Developing-nation companies including state-owned enterprises have accumulated $3.2 trillion of dollar debt, the Basel-based BIS said in an annual report released Sunday.
“In many cases, rising foreign currency debt has not been matched with FX assets and revenues,” according to the report by the BIS, which acts as a global forum for as many as 60 central banks. “There is a great risk that booms and busts in capital flows will cause large shifts in exchange rates.”

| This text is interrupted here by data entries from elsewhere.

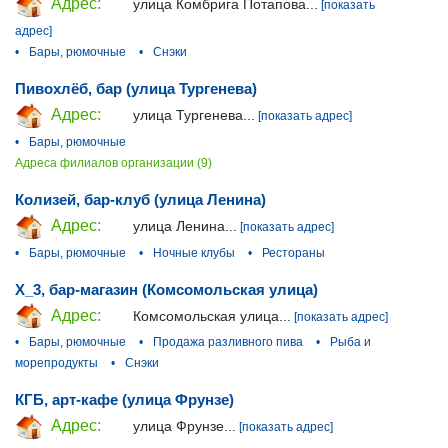
Адрес:
улица Комбрига Потапова...
[показать
адрес]
•
Бары, рюмочные
•
Снэки
Пивохлёб, бар (улица Тургенева)
Адрес:
улица Тургенева...
[показать адрес]
•
Бары, рюмочные
Адреса филиалов организации (9)
Колизей, бар-клуб (улица Ленина)
Адрес:
улица Ленина...
[показать адрес]
•
Бары, рюмочные
•
Ночные клубы
•
Рестораны
Х_3, бар-магазин (Комсомольская улица)
Адрес:
Комсомольская улица...
[показать адрес]
•
Бары, рюмочные
•
Продажа разливного пива
•
Рыба и
морепродукты
•
Снэки
КГБ, арт-кафе (улица Фрунзе)
Адрес:
улица Фрунзе...
[показать адрес]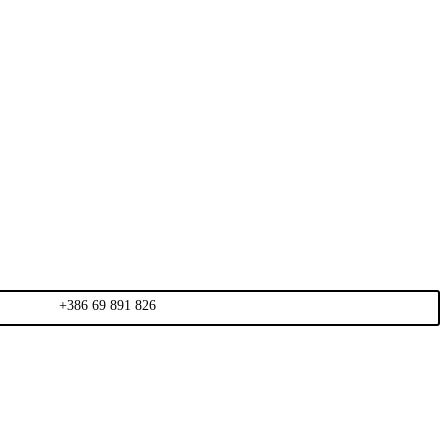
+386 69 891 826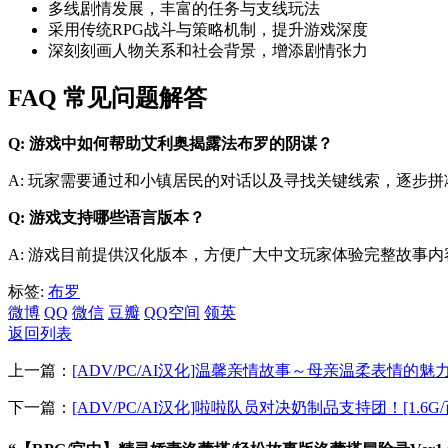
多线剧情发展，丰富的任务与支线玩法
采用传统RPG战斗与策略机制，提升游戏深度
深刻刻画人物关系和社会背景，增添剧情张力
FAQ 常见问题解答
Q: 游戏中如何帮助艾利奥揭露法布罗的阴谋？
A: 玩家需要通过和小镇居民的对话以及寻找关键线索，逐步
Q: 游戏支持哪些语言版本？
A: 游戏目前提供汉化版本，方便广大中文玩家体验完整故事内
标签:
布罗
微博
QQ
微信
豆瓣
QQ空间
领英
返回列表
上一篇：
[ADV/PC/AI汉化]温馨亲情故事～母亲温柔表情的魅力～
下一篇：
[ADV/PC/AI汉化]啦啦队员对决奶制品支持团！[1.6G/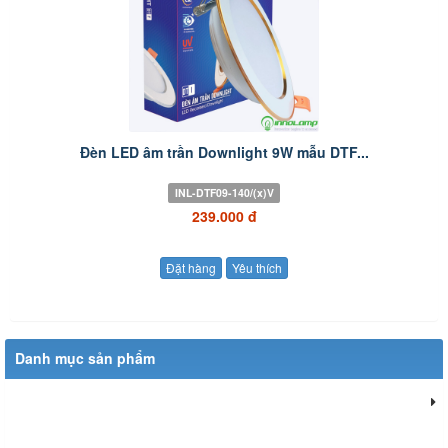
Đèn LED âm trần Downlight 9W mẫu DTF...
INL-DTF09-140/(x)V
239.000 đ
Đặt hàng
Yêu thích
Danh mục sản phẩm
Đèn chiếu sáng dân dụng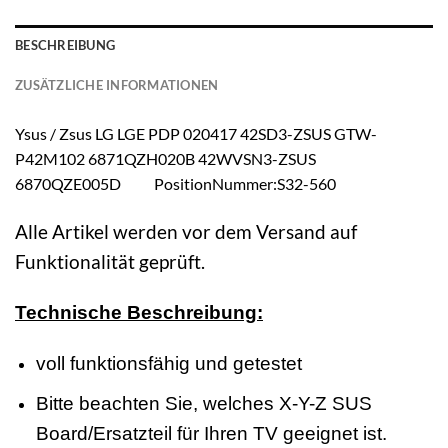
BESCHREIBUNG
ZUSÄTZLICHE INFORMATIONEN
Ysus / Zsus LG LGE PDP 020417 42SD3-ZSUS GTW-
P42M102 6871QZH020B 42WVSN3-ZSUS
6870QZE005D PositionNummer:S32-560
Alle Artikel werden vor dem Versand auf
Funktionalität geprüft.
Technische Beschreibung:
voll funktionsfähig und getestet
Bitte beachten Sie, welches X-Y-Z SUS
Board/Ersatzteil für Ihren TV geeignet ist.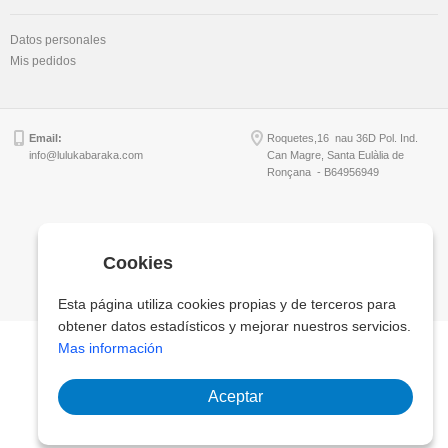
Datos personales
Mis pedidos
Email:
Roquetes,16 nau 36D Pol. Ind.
info@lulukabaraka.com
Can Magre, Santa Eulàlia de
Ronçana - B64956949
Copyright © Lulukabaraka, S.L.
Cookies
Esta página utiliza cookies propias y de terceros para
obtener datos estadísticos y mejorar nuestros servicios.
Mas información
Aceptar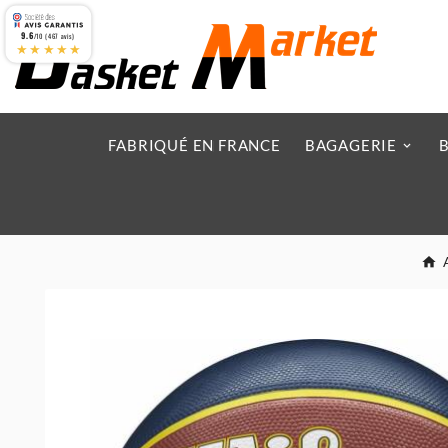
9.6
/10 (467 avis)
★★★★★
FABRIQUÉ EN FRANCE
BAGAGERIE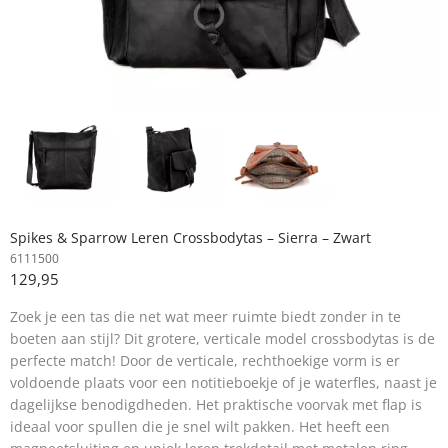
Spikes & Sparrow Leren Crossbodytas – Sierra – Zwart
6111500
129,95
Zoek je een tas die net wat meer ruimte biedt zonder in te
boeten aan stijl? Dit grotere, verticale model crossbodytas is de
perfecte match! Door de verticale, rechthoekige vorm is er
voldoende plaats voor een notitieboekje of je waterfles, naast je
dagelijkse benodigdheden. Het praktische voorvak met flap is
ideaal voor spullen die je snel wilt pakken. Het heeft een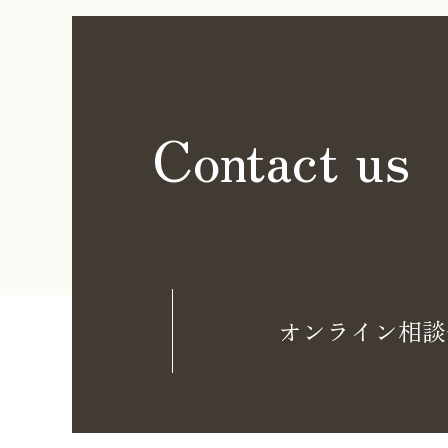
Contact us
オンライン相談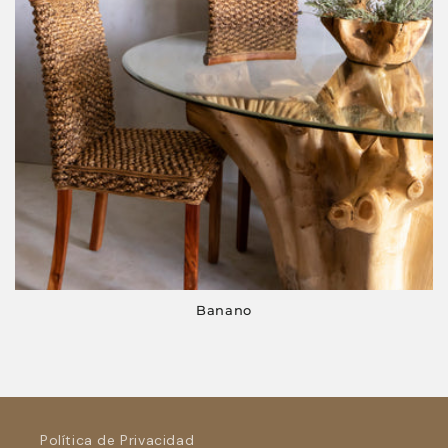
Banano
Política de Privacidad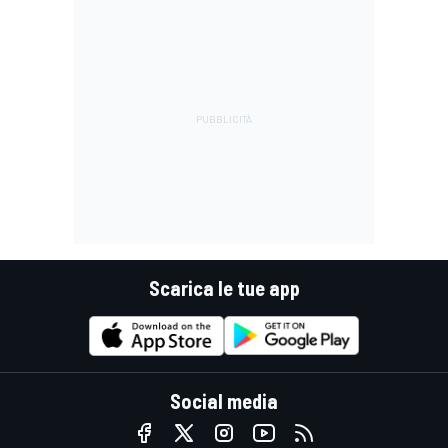
Scarica le tue app
Social media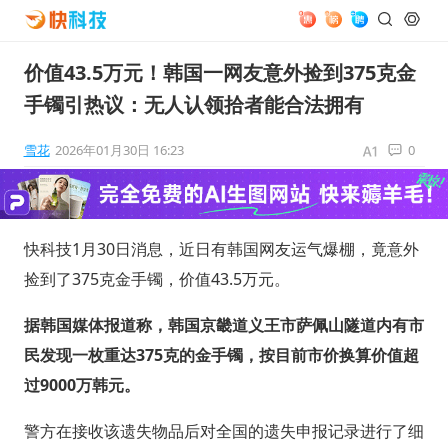
价值43.5万元！韩国一网友意外捡到375克金
手镯引热议：无人认领拾者能合法拥有
雪花
2026年01月30日 16:23
0
快科技1月30日消息，近日有韩国网友运气爆棚，竟意外
捡到了375克金手镯，价值43.5万元。
据韩国媒体报道称，韩国京畿道义王市萨佩山隧道内有市
民发现一枚重达375克的金手镯，按目前市价换算价值超
过9000万韩元。
警方在接收该遗失物品后对全国的遗失申报记录进行了细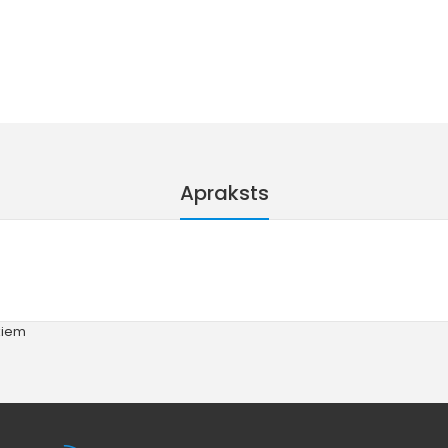
Apraksts
kiem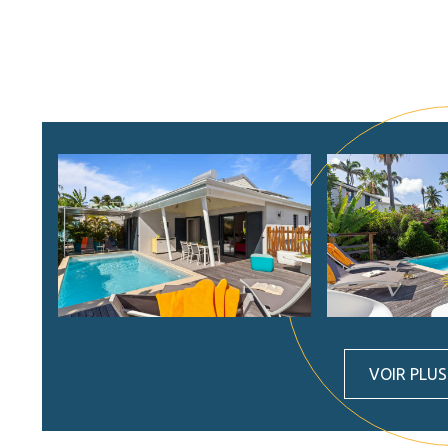
VOIR PLU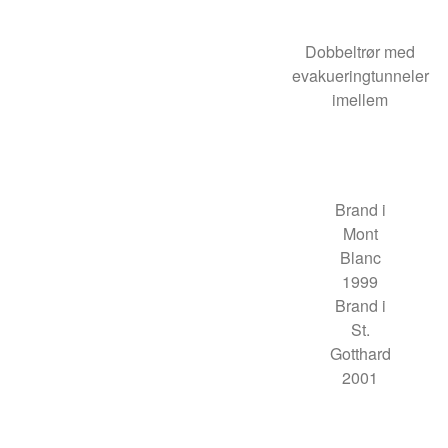
Dobbeltrør med
evakueringtunneler
imellem
Brand i
Mont
Blanc
1999
Brand i
St.
Gotthard
2001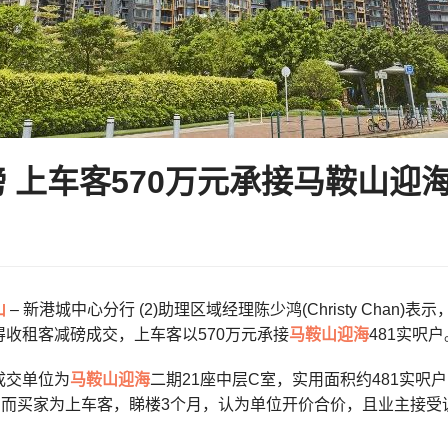
 上车客570万元承接马鞍山迎海
山
– 新港城中心分行 (2)助理区域经理陈少鸿(Christy Ch
得收租客减磅成交，上车客以570万元承接
马鞍山
迎海
481实呎户
成交单位为
马鞍山
迎海
二期21座中层C室，实用面积约481实
，而买家为上车客，睇楼3个月，认为单位开价合价，且业主接受议价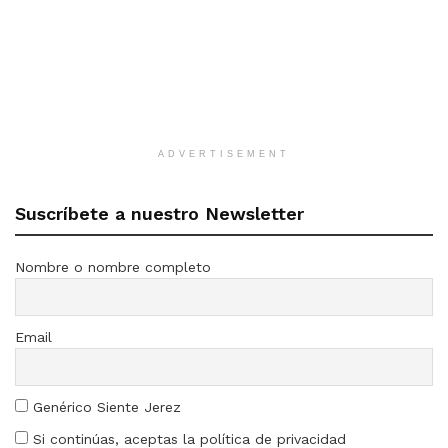
ADVERTISEMENT
Suscríbete a nuestro Newsletter
Nombre o nombre completo
Email
Genérico Siente Jerez
Si continúas, aceptas la política de privacidad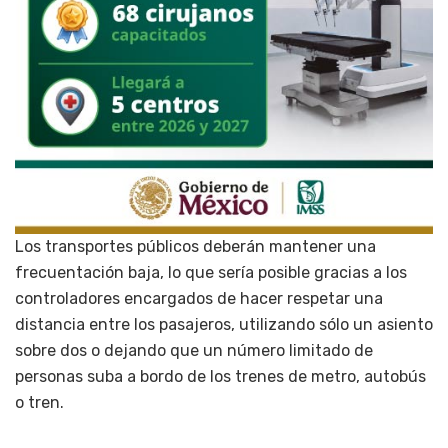
Los transportes públicos deberán mantener una
frecuentación baja, lo que sería posible gracias a los
controladores encargados de hacer respetar una
distancia entre los pasajeros, utilizando sólo un asiento
sobre dos o dejando que un número limitado de
personas suba a bordo de los trenes de metro, autobús
o tren.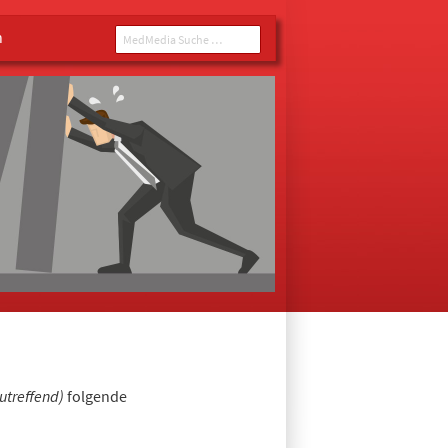
n
MedMedia Suche ...
zutreffend)
folgende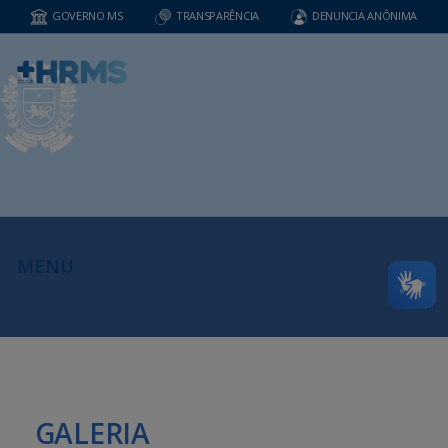
GOVERNO MS
TRANSPARÊNCIA
DENUNCIA ANÔNIMA
MENU
GALERIA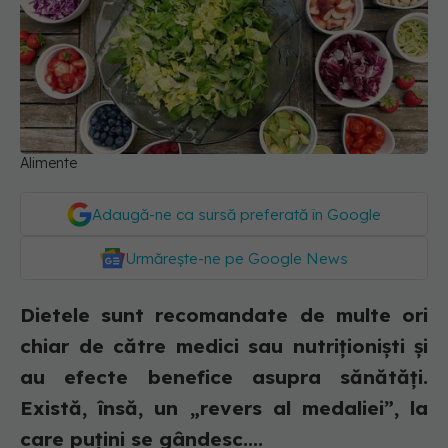
Alimente
Adaugă-ne ca sursă preferată în Google
Urmărește-ne pe Google News
Dietele sunt recomandate de multe ori
chiar de către medici sau nutriționiști și
au efecte benefice asupra sănătăți.
Există, însă, un „revers al medaliei”, la
care puțini se gândesc....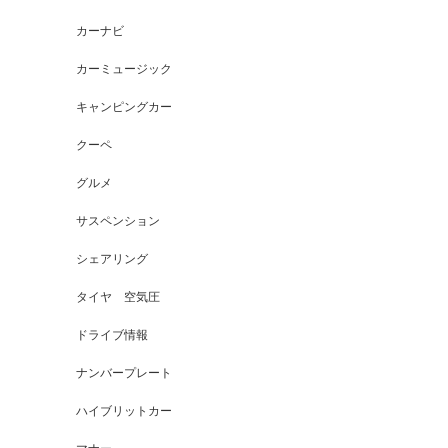
カーナビ
カーミュージック
キャンピングカー
クーペ
グルメ
サスペンション
シェアリング
タイヤ 空気圧
ドライブ情報
ナンバープレート
ハイブリットカー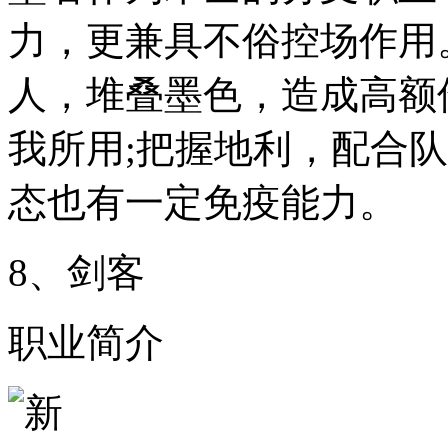
力，更兼具不俗控场作用
人，堆叠墨色，造成高额
我所用;把握地利，配合
态也有一定免疫能力。
8、剑客
职业简介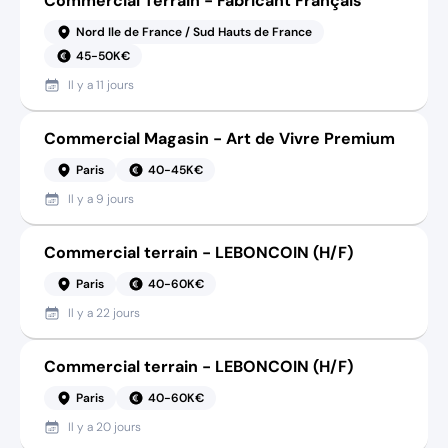
Commercial Terrain - Fabricant Français
Nord Ile de France / Sud Hauts de France
45-50K€
Il y a
11 jours
Commercial Magasin - Art de Vivre Premium
Paris
40-45K€
Il y a
9 jours
Commercial terrain - LEBONCOIN (H/F)
Paris
40-60K€
Il y a
22 jours
Commercial terrain - LEBONCOIN (H/F)
Paris
40-60K€
Il y a
20 jours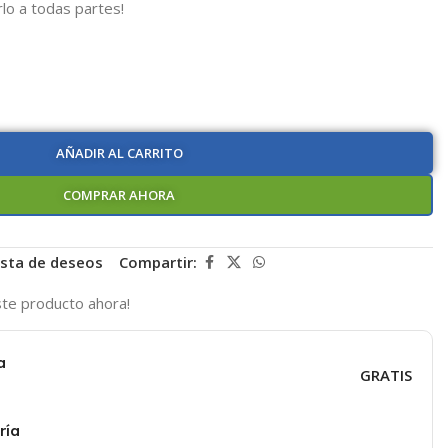
rlo a todas partes!
AÑADIR AL CARRITO
COMPRAR AHORA
lista de deseos
Compartir:
te producto ahora!
a
GRATIS
ría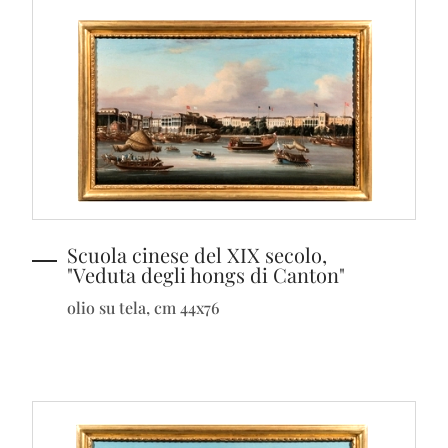
Scuola cinese del XIX secolo,
"Veduta degli hongs di Canton"
olio su tela, cm 44x76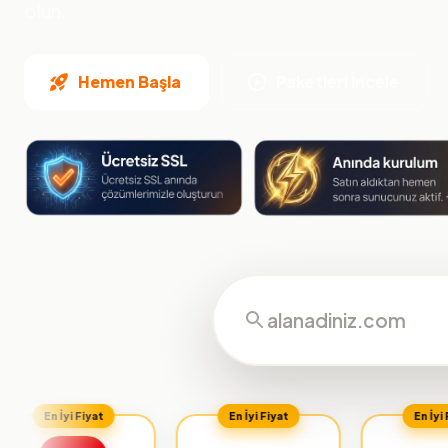
olun.
Hemen Başla
Paketleri İncele
n İyi Fiyat
En İyi Fiyat
En İyi Fiyat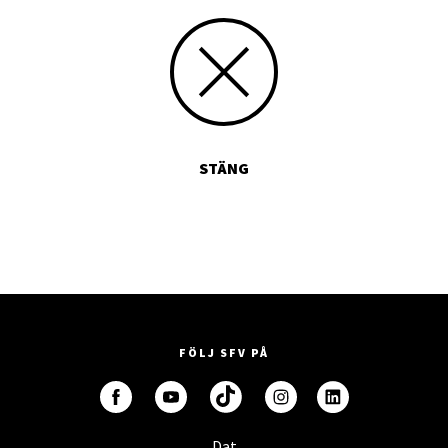
STÄNG
FÖLJ SFV PÅ
Dat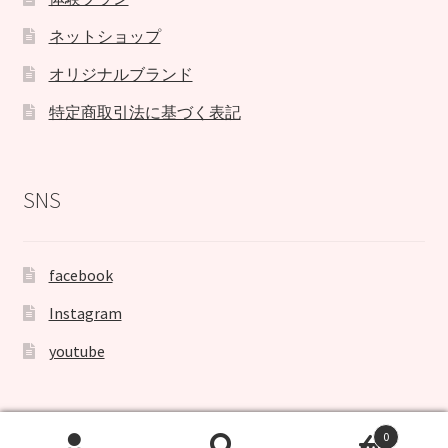
ネットショップ
オリジナルブランド
特定商取引法に基づく表記
SNS
facebook
Instagram
youtube
0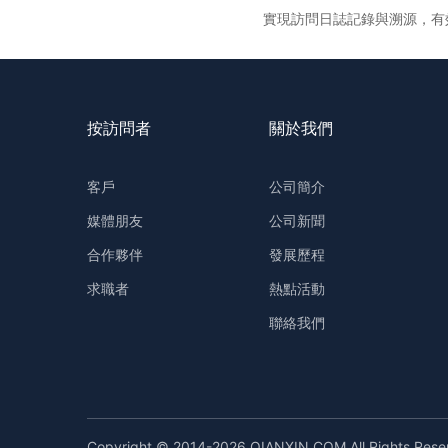
實現訪問日誌記錄與溯源，有
按訪問者
關於我們
客戶
公司簡介
媒體朋友
公司新聞
合作夥伴
發展歷程
求職者
熱點活動
聯絡我們
Copyright © 2014-2026 QIANXIN.COM All Rights Re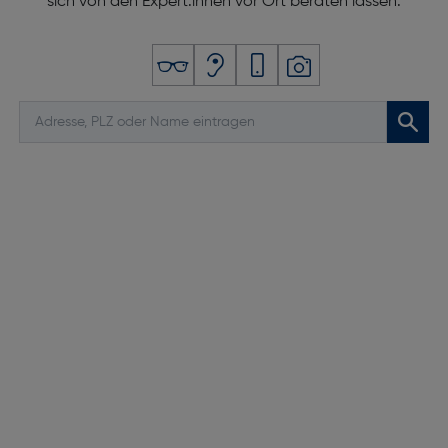
sich von den Expert:innen vor Ort beraten lassen.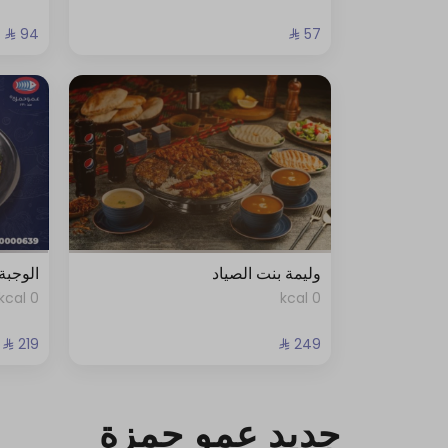
وليمة بنت الصياد
الوجبة
0 kcal
0 kcal
جديد عمو حمزة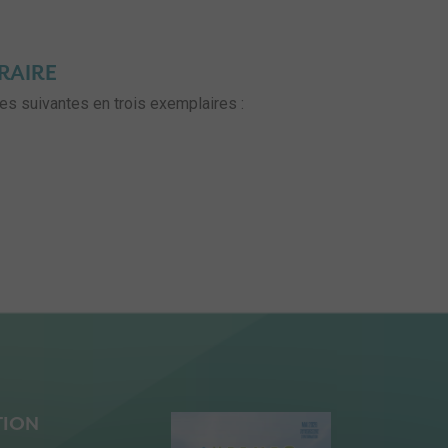
RAIRE
es suivantes en trois exemplaires :
TION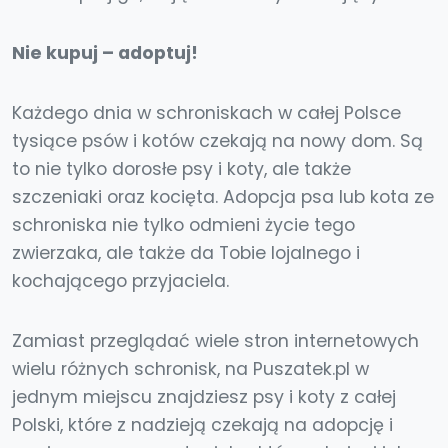
Nie kupuj – adoptuj!
Każdego dnia w schroniskach w całej Polsce
tysiące psów i kotów czekają na nowy dom. Są
to nie tylko dorosłe psy i koty, ale także
szczeniaki oraz kocięta. Adopcja psa lub kota ze
schroniska nie tylko odmieni życie tego
zwierzaka, ale także da Tobie lojalnego i
kochającego przyjaciela.
Zamiast przeglądać wiele stron internetowych
wielu różnych schronisk, na Puszatek.pl w
jednym miejscu znajdziesz psy i koty z całej
Polski, które z nadzieją czekają na adopcję i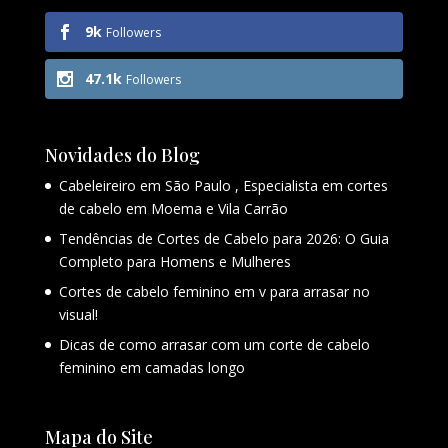
9k
Followers
47.1k
Followers
Novidades do Blog
Cabeleireiro em São Paulo , Especialista em cortes
de cabelo em Moema e Vila Carrão
Tendências de Cortes de Cabelo para 2026: O Guia
Completo para Homens e Mulheres
Cortes de cabelo feminino em v para arrasar no
visual!
Dicas de como arrasar com um corte de cabelo
feminino em camadas longo
Mapa do Site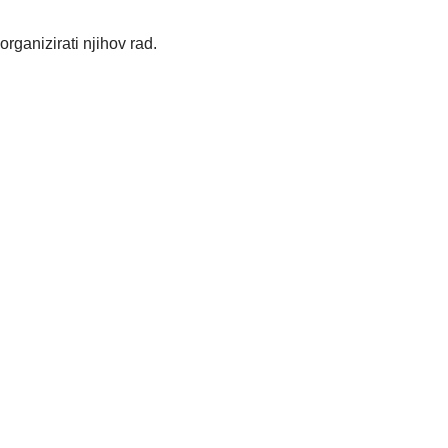
rganizirati njihov rad.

Leaning on foreign investors so heavily exposes emerging economies to rapid shifts in sentiment and currency markets. Templeton Global Bond Fund, one of the world’s biggest emerging-market investors, led an exodus from Poland in the first half as it scaled back holdings in the $44 billion fund to 3.6 percent at the end of June from 7.4 percent at the end of the third quarter of 2015. Banks that lend to emerging markets also re-evaluate allocations when local currency depreciation creates bigger debts, according to the BIS.
Emerging economies, which account for about 80 percent of the growth in global trade and output since 2008, have seen the ratio of dollar debt to exports rise over the period to 49 percent at the end of last year from 30 percent. Dollar liabilities have also increased relative to the stock of official foreign currency reserves, the BIS said.